La place de la santé mentale dans les situations de crise : interview d'un ex-négociateur du Raid

3
minutes de lecture

On ne vous apprend rien : la vie en entreprise n’est pas exempte de situations de crises et ces dernières années en ont été la preuve. 

Qu’il s’agisse de crises externes à l’entreprise (sanitaire, géopolitique, économique, environnementale, sociétale) ou de situations qui lui sont propres (baisse brutale du chiffre d’affaire et plan de licenciement, fusion suite à un rachat, cas de harcèlement, décès d’un collaborateur…), certaines crises ne peuvent être évitées. 

Or, une crise est une période particulièrement exigeante sur le plan cognitif et émotionnel. Et lorsqu’elle est mal gérée, une crise a des conséquences importantes au niveau humain (mal-être, désengagement, perte de confiance…) aussi bien qu’au niveau économique (impact sur l’image de marque, sur le chiffre d’affaires). 

Dès lors, comment les organisations peuvent-elles adapter leur organisation aux situations de crise ? Comment peuvent-elles faire de la santé mentale l’allié de leurs équipes pour mieux les gérer ? 

Pour en savoir plus et bénéficier de conseils concrets, nous avons rencontré Laurent Combalbert. Ce négociateur de crise professionnel a fait partie pendant plusieurs années de la meilleure unité au monde, spécialisée dans la gestion de situations complexes et dans la lutte antiterroriste au sein du RAID. Fort de son expérience du terrain, Laurent Combalbert a construit avec The Trusted Agency, dont il est le Président, des outils concrets pour aider les entreprises à mieux gérer les situations de crise.

Qu’est-ce qu’une crise ?

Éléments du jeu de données
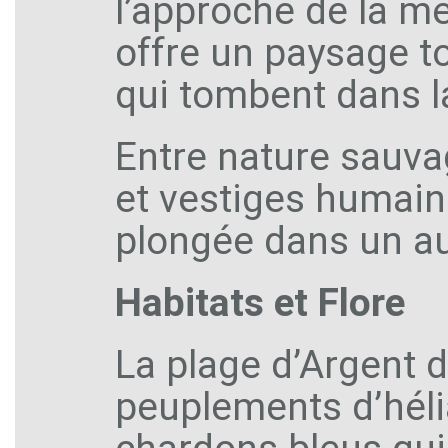
l’approche de la m
offre un paysage 
qui tombent dans l
Entre nature sauva
et vestiges humains
plongée dans un a
Habitats et Flore
La plage d’Argent 
peuplements d’héli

• _VOTRE CONSIGNE_
Pouvez-vous recopier mot pour mot, dans le texte sur la santé mentale en situation de crise plus haut, tout ce qui va de « La place de » jusqu'à « été la preuve. » ?

• _RÉSULTAT DE L'EXERCICE_
La place de la santé mentale dans les situations de crise : interview d'un ex-négociateur du Raid

3
minutes de lecture

On ne vous apprend rien : la vie en entreprise n’est pas exempte de situations de crises et ces dernières années en ont été la preuve.